Einzigartiges Europapokal-Triple

Weltpokalsieger 1976

Und während die Bayern, was Titel betrifft, in der Bundesliga eine Auszeit nahmen, schafften sie international das Europapokal-Triple: Auch 1975 (2:0 gegen Leeds United in Paris), sowie 1976 (1:0 gegen AS St.
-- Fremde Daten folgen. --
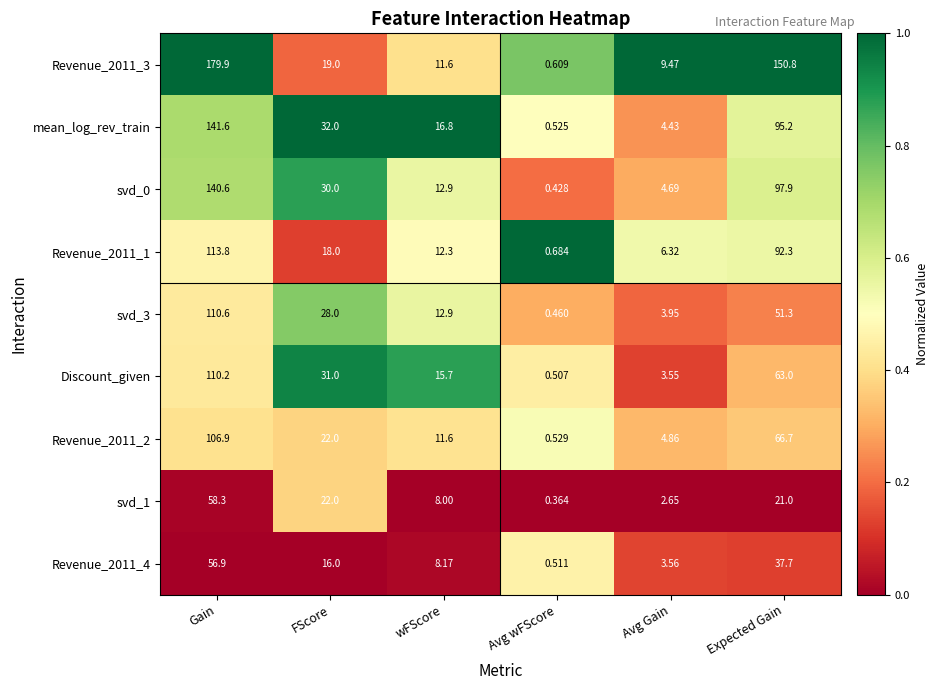

Is the value of Discount_given at Avg wFScore greater than the value of svd_1 at Avg wFScore?

Yes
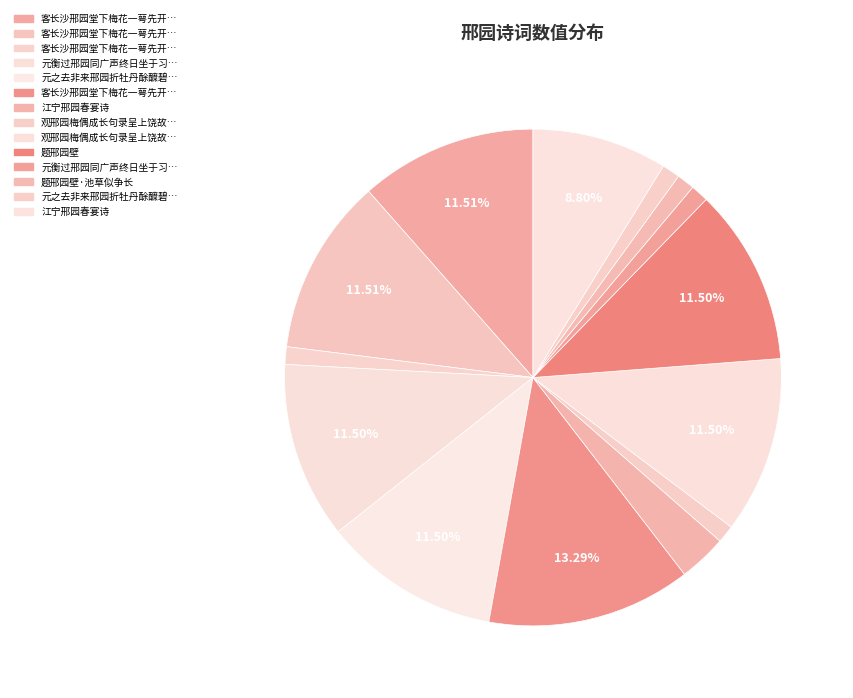

How many segments does this pie chart have?

14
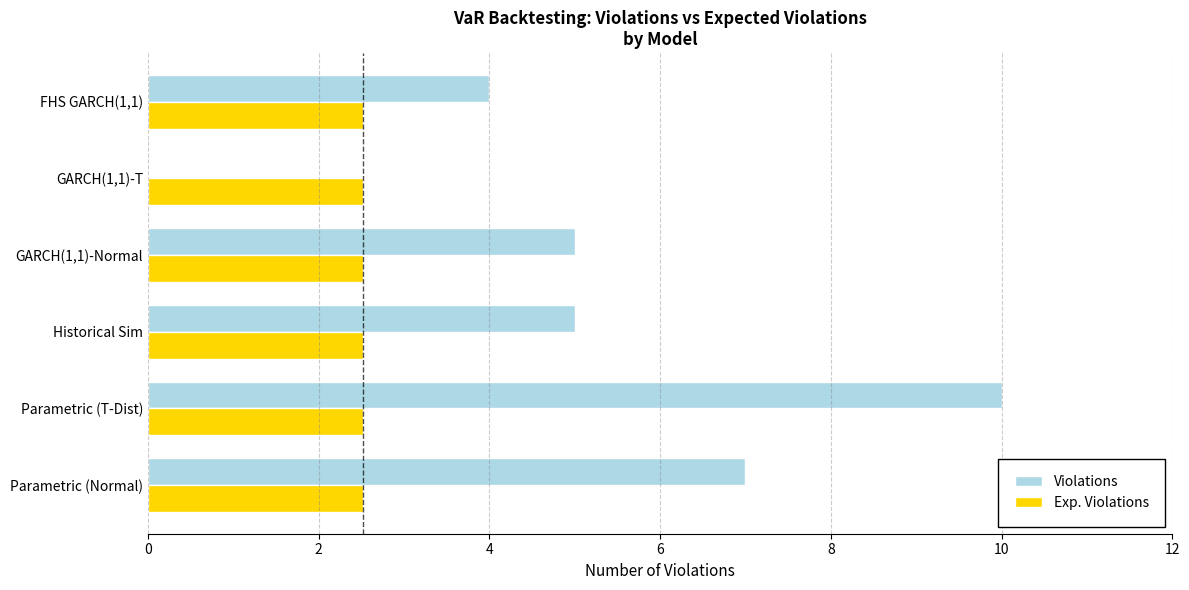

At which category is the sum across all series the highest?

Parametric (T-Dist)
Etienne in Glasgow) - beide Male unter Trainer Dettmar Cramer - gewannen die Münchner den Europapokal der Landesmeister. 1976 kam auch noch der Weltpokal (0:0 und 2:0 gegen den brasilianischen Vertreter Cruzeiro Belo Horizonte) hinzu. Es sollten vorerst die letzten ganz großen Titel bleiben. Auf den internationalen Fußballplätzen begann für den deutschen Rekordmeister eine lange Durststrecke.